Grundziele des Produkt-Managers

Ziele und Eigenschaften des Produkt-Managers

Der Produkt-Manager ist als Schaltstelle im Marketingverlauf zu sehen, und zwar in wechselbeziehung mit den ihm anvertrauten Produkten. Als „Produktexperte" hat er hierbei alle Kräfte in der Firma adäquat den präzisen Marktforderungen des Erzeugnisses zu fokussieren. Abgesehen von dieser Grundzielvorstellung werden mit der Nutzung von Produkt-Managern im einzelnen nachfolgende Ziele verfolgt:

Realisierung des Fabrikat-Marketing

Systematisierung des Produktreifungsvorganges

Marktstimmige Betreuung der vorliegenden Fabrikate, demzufolge ständige Adaptation des Angebots an die sich konvertierenden Nutzenvorstellungen und Verbrauchsgepflogenheiten der Kundschaft

Perfekte Benutzung des Marketing-Mix

Übertragung des Marketing-Denkens in jegliche betroffenen Betriebsabteilungen

Weiterentwicklung der Kosten- und Gewinnvergegenwärtigung in den Funktionsbereichen (z.
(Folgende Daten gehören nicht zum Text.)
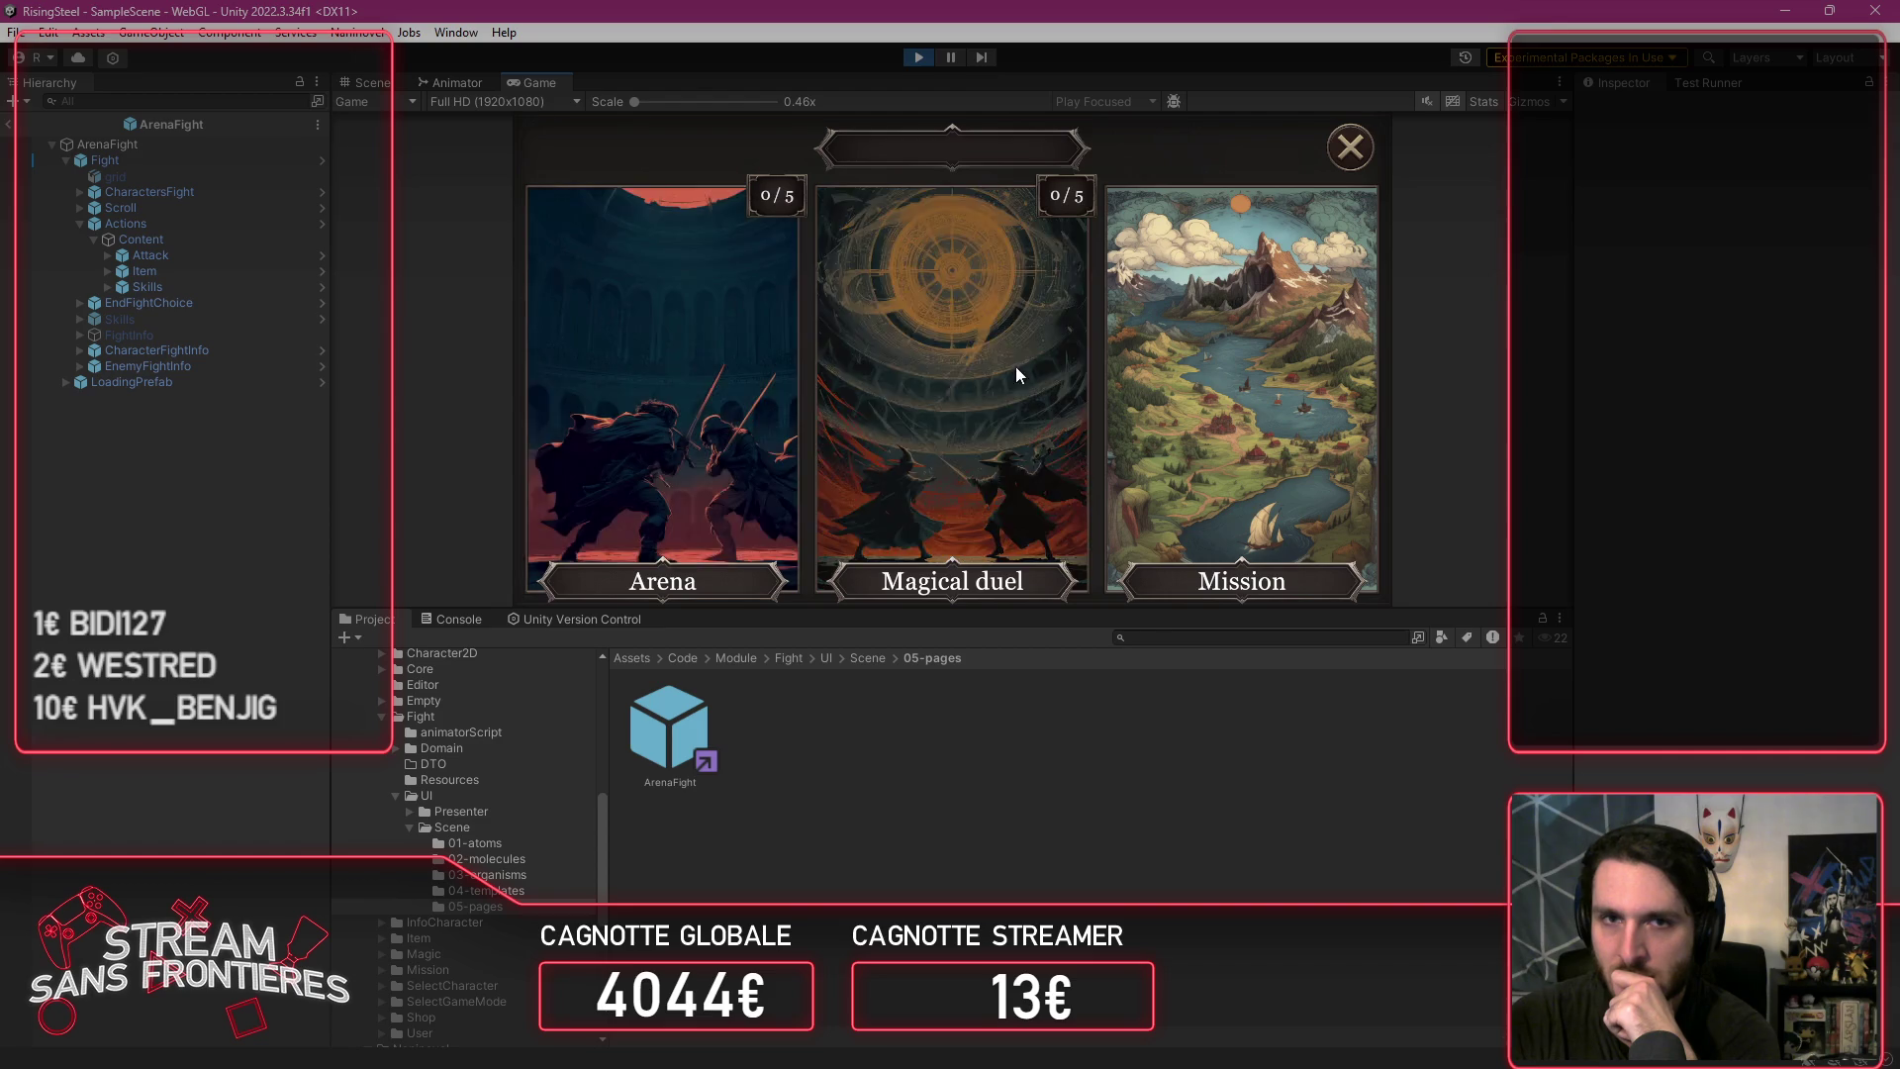
left_click(1015, 366)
B. im Verkauf)

Bessere Zeiteinteilung aller produktbetroffenen Aktivitäten

Schaffung eines Informationszentrums in zusammenhang mit bestimmten Erzeugnisgruppen

Entlastung des Top-Managements.

Zur Verwirklichung der mit seiner Nutzung bedingten Ziele muß der Fabrikat-Manager folgende besonderen Eigenschaften gerecht werden:

Planungsfunktion
Die planerische Tätigkeit stellt wohl den Großteil der Tätigkeiten des Produkt-Managers dar. Den fassbaren Niederschlag seiner Planungsmethode bildet der Marketing-Fabrikatplan, der eine präzise Ziel- und Maßnahmenplanung für sein Erzeugnis enthält.

Koordinationsfunktionalität
Die Erzeugnisziele lassen sich für den Erzeugnis-Manager einzig unter Partizipation aller operativen Funktionsbereiche erlangen. Eine harmonisierende Absprache der einzelnen Aktivitäten in Richtung Produkt (Produkt-Marketing) stellt eine Grundlage für den angestrebten Handelsplatzerfolg dar. Abgesehen von dieser produktkonzeptionellen Annäherung der Initiativen muß der Produkt-Manager ebenso auf eine präzise zeitliche Absprache der einzelnen Tätigkeiten achten; in diesem Zusammenhang geht es um das konsistente Timing für die Verwendung des erzeugnisbezogenen Marketing-Mix.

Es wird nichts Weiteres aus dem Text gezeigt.